Does that mean she also has a gift for hands-on healing? Sounds quite important, if so – but she doesn’t elaborate (“I don’t use it as such, let’s put it that way”). More significantly, perhaps, talking people through their problems – she deals with issues ranging from depression to menopause to bereavement to low self-esteem – fits her need to nurture and protect, that maternal vibe I mentioned earlier. After all, in addition to the counselling and bicommunal work, she also spent many years at the Association for the Prevention and Handling of Violence in the Family (initially as a volunteer on the help-line, then on the Board of Directors) and is also very passionate about animal welfare. There are two dogs in the house, a pug named Giuseppe and a frankly neurotic husky/terrier named Phoebe who yaps at me uncontrollably. Phoebe was rescued off the street, explains Sue, and must’ve been mistreated or attacked by people or other dogs. Phoebe has some issues. Then again, doesn’t everyone?
That’s the crux of it, as we sit in the comfortable house with birdsong filling the spring day outside. Everyone has problems, and everyone can make themselves better – partly with the help of someone like Sue Lartides, someone who believes in “empowerment” and “helping the voice that is maybe not strong enough, or maybe needs help to be heard”, but mostly just by looking within, becoming conscious of themselves. “If people can get to know themselves,” she urges, “get to know their essence, the centre, that part of them that is never wavering, it’s always there … If people learn to connect to that, that’s their guiding light”.
Sue also struggles to know herself, to become conscious, to connect with her essence. Her biggest challenge, she explains, has been to “recognise what is mine, as opposed to what I’ve been taught or how I’ve been influenced by role models in my life”. Like everyone, she seems to be trying to rebel against childhood certainties, to expand her definition of herself. Which aspect of her personality needs the most work? I enquire indiscreetly – and her face grows even more patrician, a certain hauteur tingeing her elegant features. Long pause: “I think that’s a very … personal question”.
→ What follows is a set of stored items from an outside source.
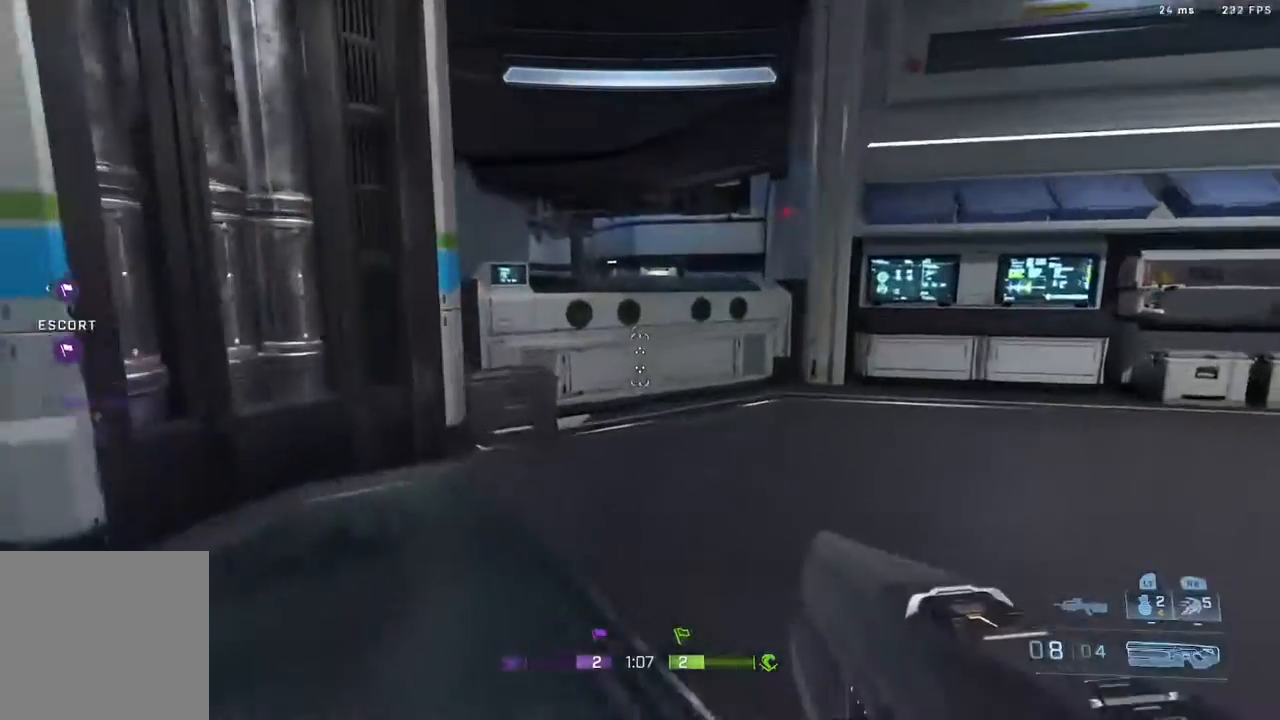
{"buttons": [], "left_stick": "down", "right_stick": "center", "events": [[133, "A", "up"], [183, "left_stick", "center"], [200, "right_stick", "center"], [400, "left_stick", "down"]]}
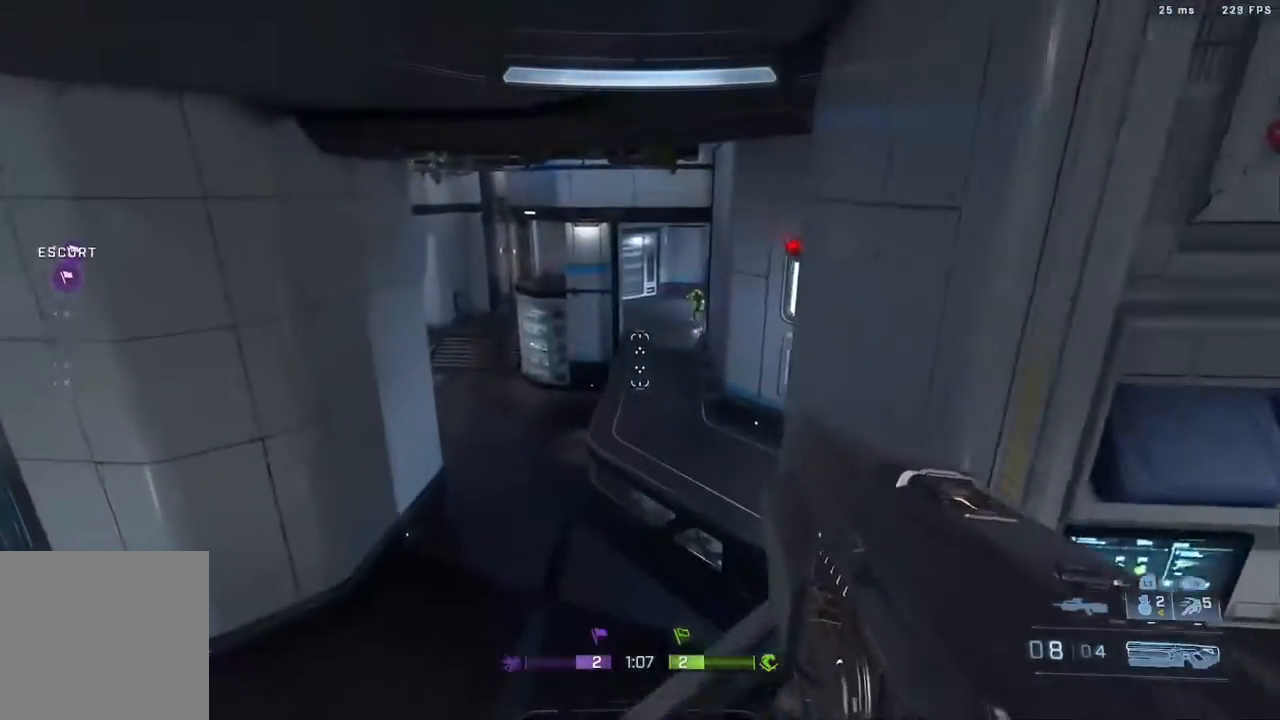
{"buttons": ["R2"], "left_stick": "up-left", "right_stick": "center", "events": [[167, "right_stick", "right"], [267, "left_stick", "left"], [267, "right_stick", "down-left"], [317, "R2", "down"], [383, "R2", "up"], [417, "left_stick", "up-left"], [433, "right_stick", "center"], [450, "R2", "down"]]}
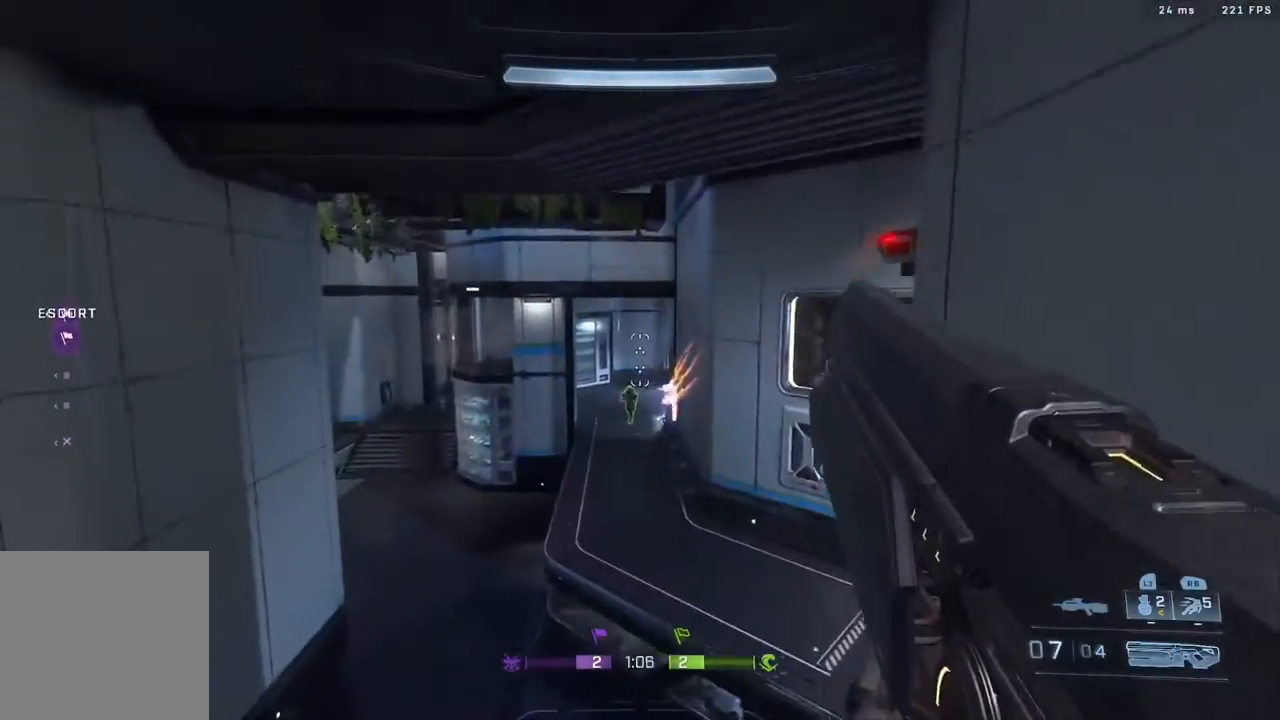
{"buttons": ["R2"], "left_stick": "up", "right_stick": "down-left", "events": [[83, "R2", "up"], [167, "left_stick", "up"], [233, "right_stick", "down"], [367, "R2", "down"], [400, "right_stick", "down-left"]]}
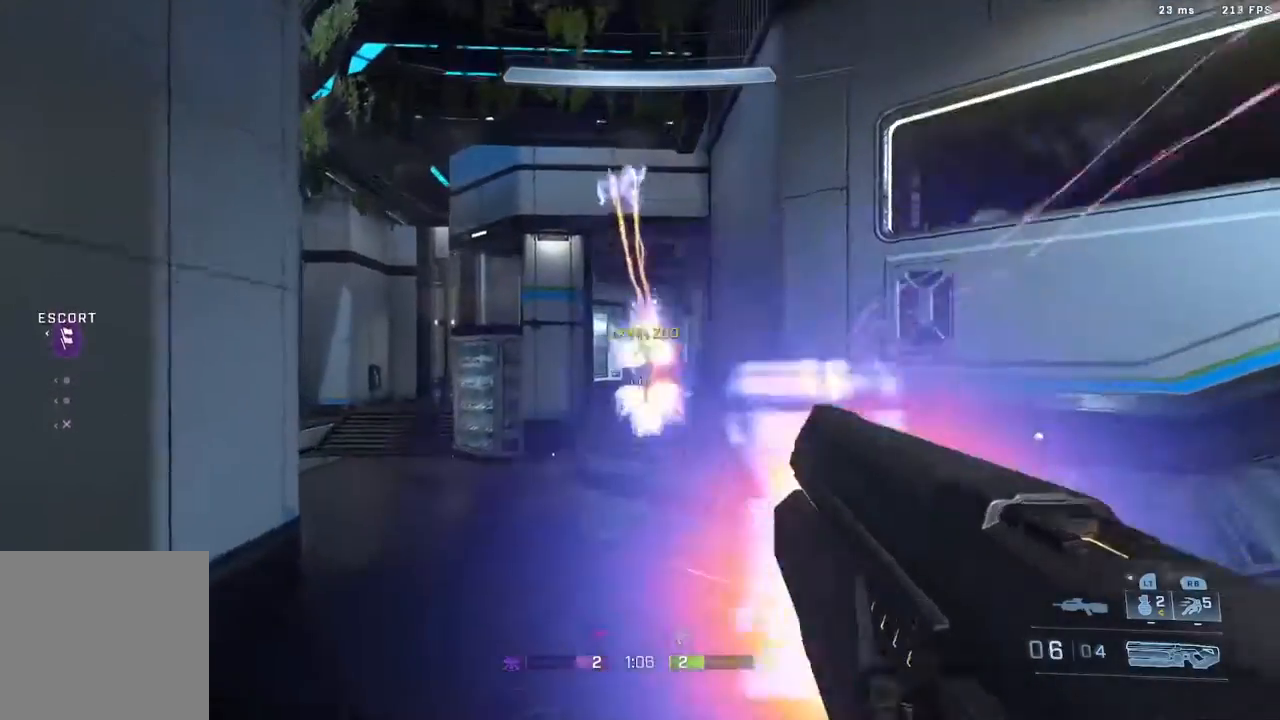
{"buttons": [], "left_stick": "up", "right_stick": "center", "events": [[17, "left_stick", "up-right"], [33, "right_stick", "down"], [183, "R2", "up"], [450, "left_stick", "up"], [450, "right_stick", "center"]]}
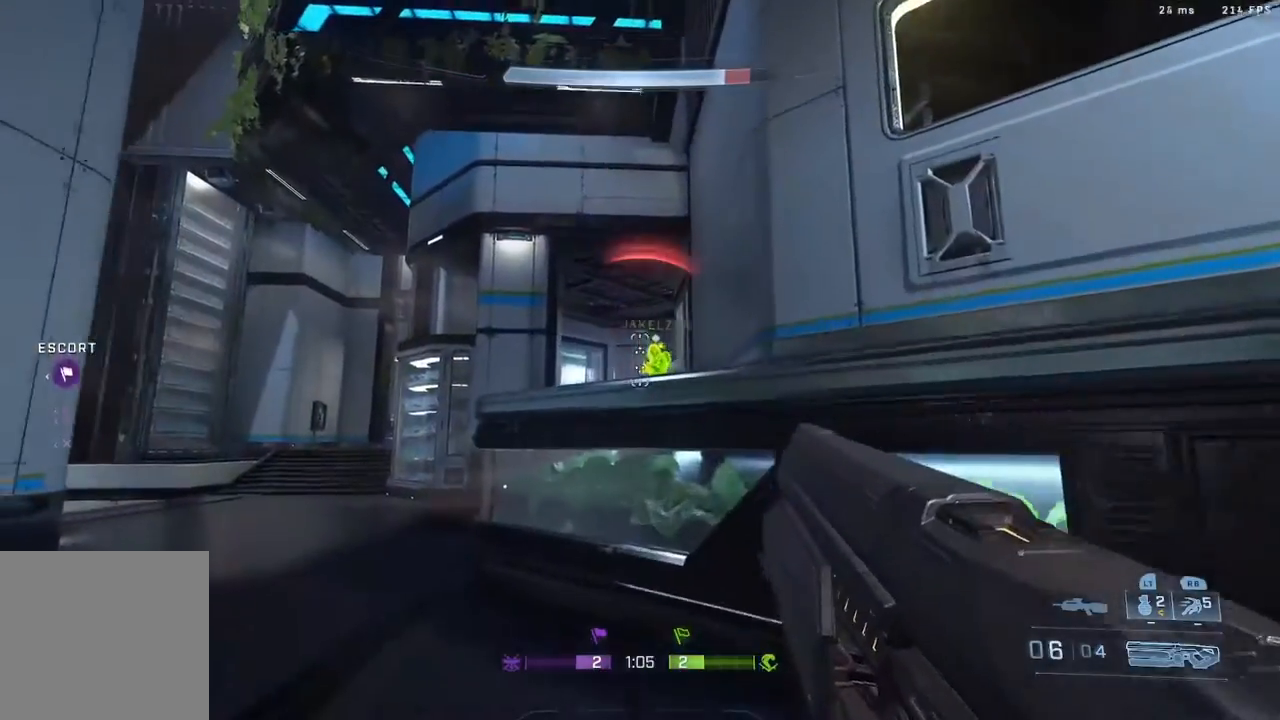
{"buttons": [], "left_stick": "right", "right_stick": "center", "events": [[17, "left_stick", "up-left"], [67, "right_stick", "down-right"], [100, "R2", "down"], [167, "right_stick", "center"], [217, "left_stick", "down-left"], [250, "R2", "up"], [300, "Y", "down"], [367, "Y", "up"], [417, "left_stick", "right"]]}
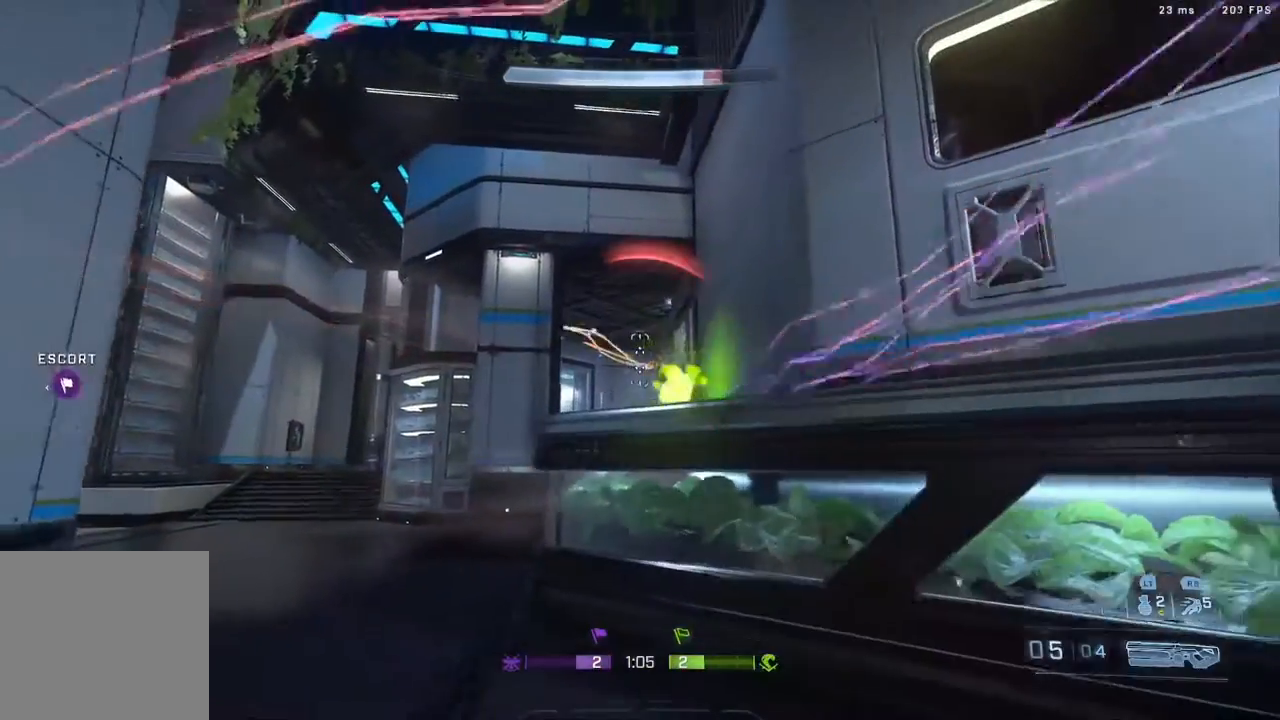
{"buttons": ["R2"], "left_stick": "left", "right_stick": "center", "events": [[167, "left_stick", "left"], [333, "R2", "down"], [333, "right_stick", "up-right"], [483, "right_stick", "center"]]}
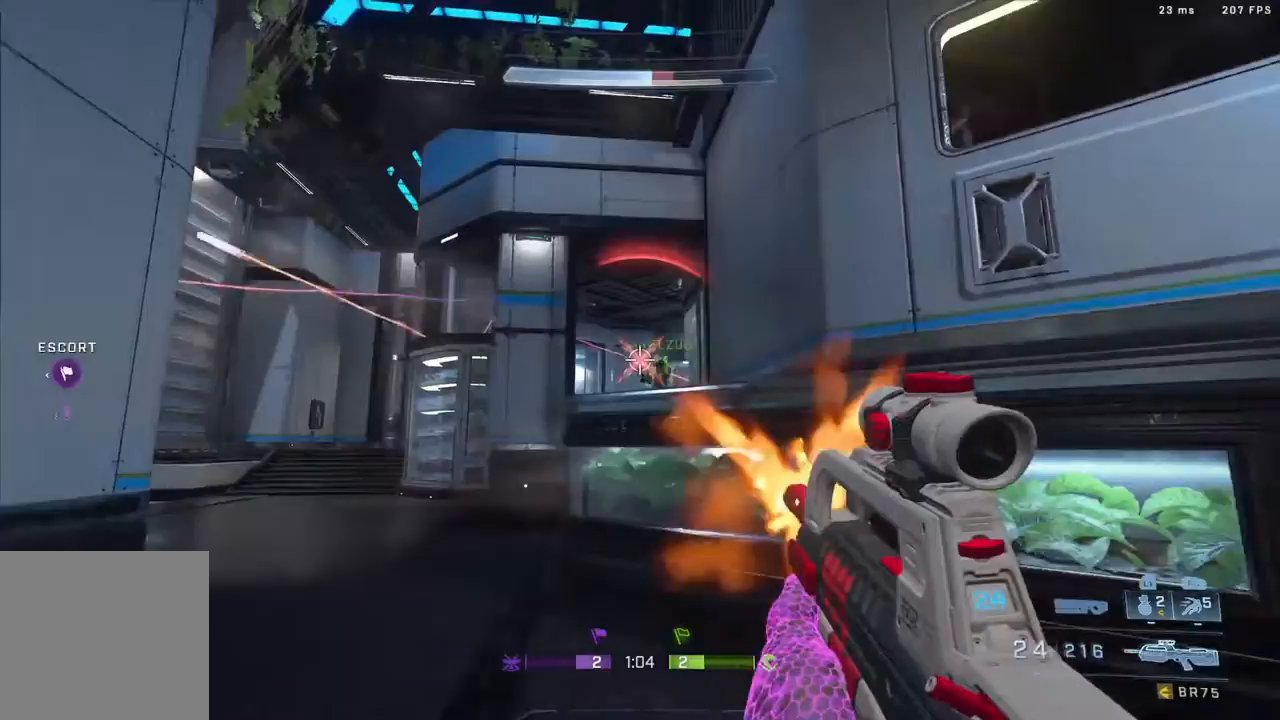
{"buttons": [], "left_stick": "up", "right_stick": "left", "events": [[83, "R2", "up"], [133, "left_stick", "down-left"], [133, "right_stick", "left"], [483, "left_stick", "up"]]}
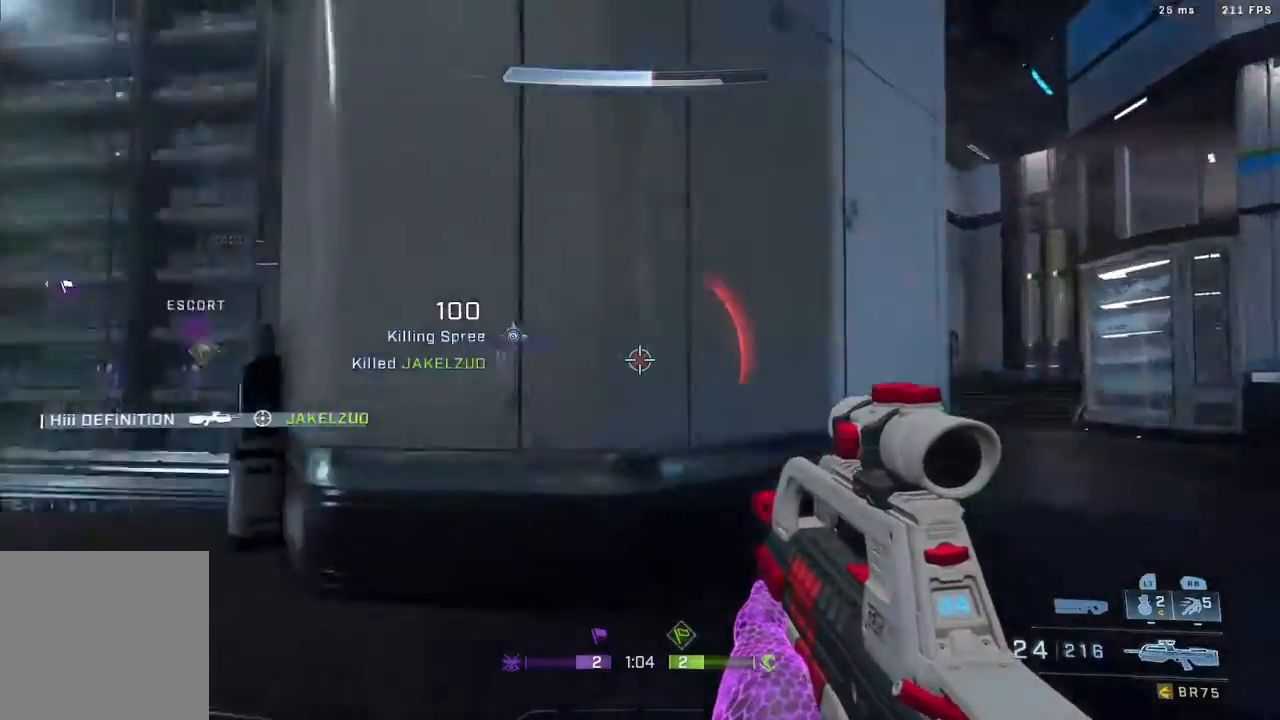
{"buttons": ["L3"], "left_stick": "up", "right_stick": "left", "events": [[50, "L3", "down"], [250, "right_stick", "center"], [300, "Y", "down"], [383, "Y", "up"], [483, "right_stick", "left"]]}
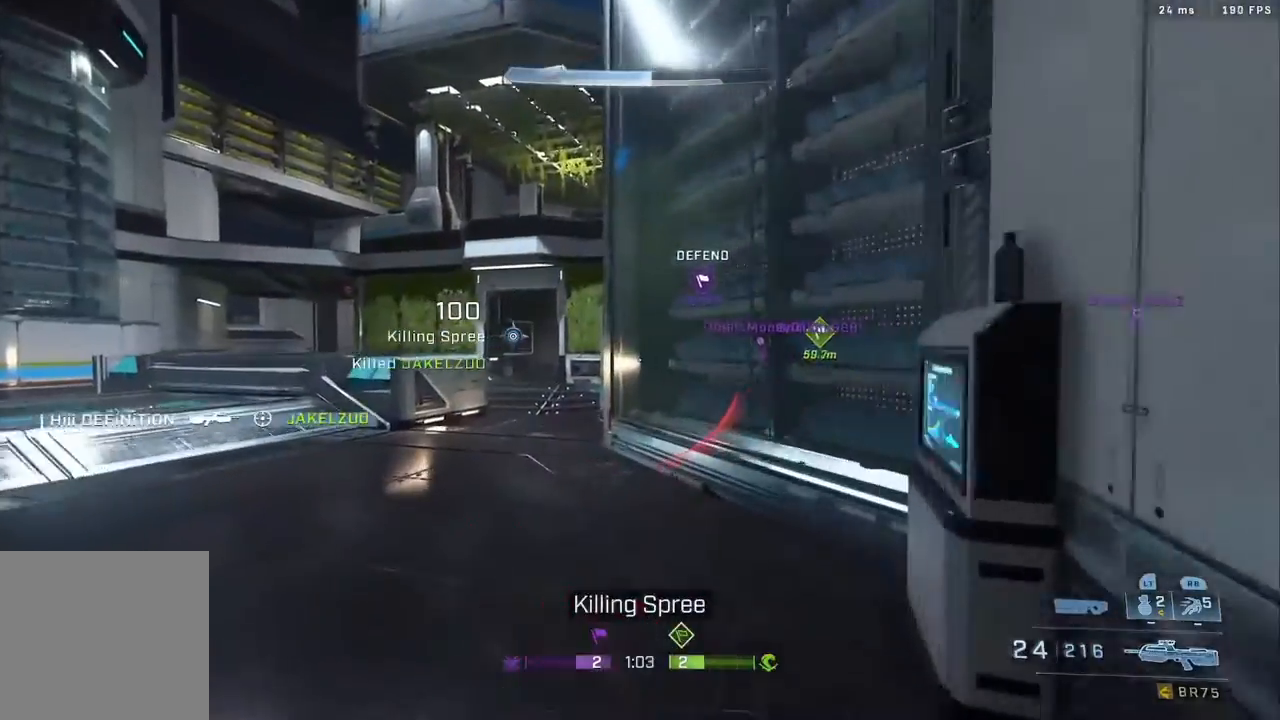
{"buttons": [], "left_stick": "up", "right_stick": "left", "events": [[233, "right_stick", "center"], [250, "B", "down"], [267, "L3", "up"], [383, "B", "up"], [400, "right_stick", "down-left"], [467, "right_stick", "left"]]}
Sue Lartides has a good life. She swims, she meditates, she sings in a choir (“It’s fun. It feeds me”). She has her dogs, her family, the big house in Strovolos. Some may dismiss her anxieties as ‘First World problems’ – but maybe one reason why so many people are unhappy (and why we haven’t come close to solving the Cyprus problem in 40 years) is precisely because so few people share her anxieties, or care as deeply about finding themselves and improving their energy. Positive energy breeds positive feelings, she insists; there’s a ripple effect. We can dwell on resentments and grievances – but at the end of the day we’re all the same, born with a link to the “all-knowing” and an innate understanding of what truly matters in life: Live well. Love much. Laugh often.